Apply checks on the DataFrame and quarantine invalid records to ensure "bad" data is never written to the output.

Option 2: Apply checks and flag "bad" data.
Apply checks on the DataFrame and flag invalid records as additional columns.

DQX usage in the Lakehouse Architecture
In the Lakehouse architecture, new data validation should happen during data entry into the curated layer to ensure bad data is not propagated to the subsequent layers. With DQX, you can quickly quarantine invalid data and re-ingest it after curation to ensure data quality constraints are met.
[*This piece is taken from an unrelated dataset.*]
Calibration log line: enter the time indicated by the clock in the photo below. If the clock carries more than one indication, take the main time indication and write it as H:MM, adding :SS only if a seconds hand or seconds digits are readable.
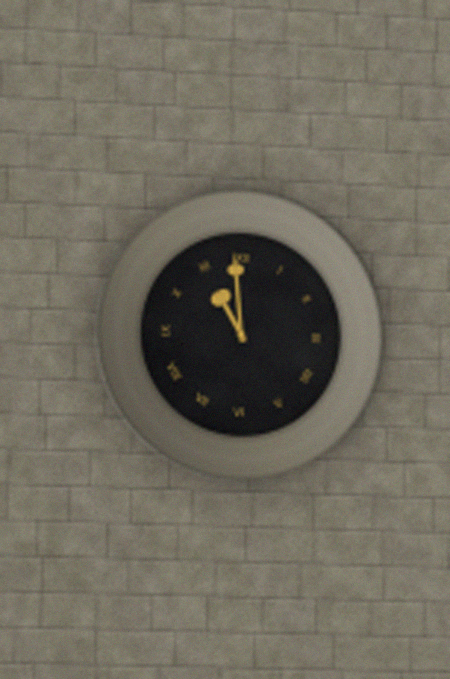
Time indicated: 10:59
The data quality can be monitored in real-time between layers, and the quarantine process can be automated.

When to use DQX
- Use DQX if you need pro-active monitoring (before data is written to a target table), especially in the streaming pipelines.
- For monitoring data quality of already persisted data in Delta tables (post-factum monitoring), try Databricks Lakehouse Monitoring.
- DQX can be integrated with DLT to check data quality. Still, your first choice for DLT pipelines should be DLT Expectations. DQX can be used to profile data and generate DLT expectation candidates.
- DQX can be integrated with other data transformation frameworks that support PySpark, such as dbt. However, this integration is limited to dbt Python models and does not extend to dbt SQL models.